Book Review - Love And Work

2024-07-02

While listening to an episode of Diary of a CEO, I caught an interview of Marcus Buckingham. While he did mention the book, Love and Work, I was most caught by his perspective on work and the fundamentals of leadership. It resonated deeply with my own belief, and experience, so I thought I’d give his book a try.

If I had to summarize the book in a few sentences, here’s what I think was the most important:

  • The most productive, happy people are working from a strength which is something that strengthens or restore you, not merely an area of high performance.
  • Work and School aren’t designed to identify your key loves, but rather categorize and trim you to shape, because that is safer/easier.
  • For your best, you must hunt for, discover, and cultivate these strengths, your ‘Red Threads’, and then link these to contribution.

This makes a good book for anyone feeling disengaged in the work. Data-oriented types will also enjoy several sections of the book. The author makes a point use statistically validated data when laying foundations for his key principles. And for any one looking to improve people systems in your workplace or home, that’s the same reason I picked!

The most useful pieces for me, from reading this book, are the new patterns the author lays out.
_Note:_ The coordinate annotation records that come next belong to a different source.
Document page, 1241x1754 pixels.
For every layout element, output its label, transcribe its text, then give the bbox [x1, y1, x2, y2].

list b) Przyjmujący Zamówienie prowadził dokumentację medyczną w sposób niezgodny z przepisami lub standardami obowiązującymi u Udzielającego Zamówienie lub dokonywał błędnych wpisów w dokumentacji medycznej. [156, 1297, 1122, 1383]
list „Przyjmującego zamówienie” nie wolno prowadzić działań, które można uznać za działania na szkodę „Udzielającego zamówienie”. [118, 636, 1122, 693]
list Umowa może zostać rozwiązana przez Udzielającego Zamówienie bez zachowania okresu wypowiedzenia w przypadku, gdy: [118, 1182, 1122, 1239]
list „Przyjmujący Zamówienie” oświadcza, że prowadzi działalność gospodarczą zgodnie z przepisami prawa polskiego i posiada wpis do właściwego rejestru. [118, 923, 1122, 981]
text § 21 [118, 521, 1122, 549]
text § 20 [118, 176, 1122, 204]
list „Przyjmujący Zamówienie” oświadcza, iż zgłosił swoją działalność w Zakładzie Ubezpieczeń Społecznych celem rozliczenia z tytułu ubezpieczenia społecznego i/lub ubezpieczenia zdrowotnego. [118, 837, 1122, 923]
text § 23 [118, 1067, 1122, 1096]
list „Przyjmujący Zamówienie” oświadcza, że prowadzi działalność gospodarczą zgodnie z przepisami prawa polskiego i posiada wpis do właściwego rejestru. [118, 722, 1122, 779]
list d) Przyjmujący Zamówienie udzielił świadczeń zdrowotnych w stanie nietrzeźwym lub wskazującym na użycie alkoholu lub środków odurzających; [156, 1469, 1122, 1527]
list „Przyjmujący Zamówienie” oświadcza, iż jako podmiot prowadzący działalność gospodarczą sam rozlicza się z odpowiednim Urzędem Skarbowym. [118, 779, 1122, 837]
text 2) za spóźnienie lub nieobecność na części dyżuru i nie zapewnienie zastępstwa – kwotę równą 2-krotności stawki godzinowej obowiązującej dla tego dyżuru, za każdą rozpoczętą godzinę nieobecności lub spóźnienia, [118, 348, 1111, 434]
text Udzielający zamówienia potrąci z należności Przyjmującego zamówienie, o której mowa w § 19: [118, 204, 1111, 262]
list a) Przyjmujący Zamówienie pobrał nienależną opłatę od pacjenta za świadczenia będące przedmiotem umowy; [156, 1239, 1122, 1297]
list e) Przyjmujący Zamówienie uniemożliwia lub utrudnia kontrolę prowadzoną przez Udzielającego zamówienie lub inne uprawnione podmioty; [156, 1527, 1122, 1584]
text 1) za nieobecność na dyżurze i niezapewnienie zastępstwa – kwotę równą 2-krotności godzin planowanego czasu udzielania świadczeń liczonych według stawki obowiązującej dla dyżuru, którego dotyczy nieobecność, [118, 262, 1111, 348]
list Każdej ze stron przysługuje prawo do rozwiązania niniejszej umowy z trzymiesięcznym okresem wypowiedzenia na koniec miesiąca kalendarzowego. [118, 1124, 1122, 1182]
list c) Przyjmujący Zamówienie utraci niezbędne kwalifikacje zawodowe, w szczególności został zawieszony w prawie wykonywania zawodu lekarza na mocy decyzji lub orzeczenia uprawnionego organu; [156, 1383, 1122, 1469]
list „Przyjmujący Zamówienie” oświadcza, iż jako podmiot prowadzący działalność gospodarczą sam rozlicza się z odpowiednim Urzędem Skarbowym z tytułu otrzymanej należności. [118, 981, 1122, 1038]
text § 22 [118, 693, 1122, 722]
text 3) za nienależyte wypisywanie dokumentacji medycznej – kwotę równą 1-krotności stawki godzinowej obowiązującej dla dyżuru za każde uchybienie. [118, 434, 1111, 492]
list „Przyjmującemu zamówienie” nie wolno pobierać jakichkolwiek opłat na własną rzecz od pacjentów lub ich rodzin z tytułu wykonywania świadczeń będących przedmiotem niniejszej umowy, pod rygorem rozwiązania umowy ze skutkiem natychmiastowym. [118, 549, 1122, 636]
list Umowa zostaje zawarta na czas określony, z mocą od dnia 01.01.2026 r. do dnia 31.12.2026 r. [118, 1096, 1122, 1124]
He introduced some novel approaches to common problems. He introduced new concepts, such as ‘Red Threads’, and a distinct, but potent definition of a strength. These will change how I think in the future. Now, I am a bit of a data-nerd. I rather enjoyed the author’s unique insights. He shared several statistically significant patterns that have emerged from recent research.

Overall, I’m comfortable recommending this book. It is not one of my top 10, but it was worth the read for both the insights offered, and the models for future reasoning. I’ll leave you with my favorite quote from later in the book:

Excellence is idiosyncratic! – namely no two people who are excel at the same job achieve excellence in the same way.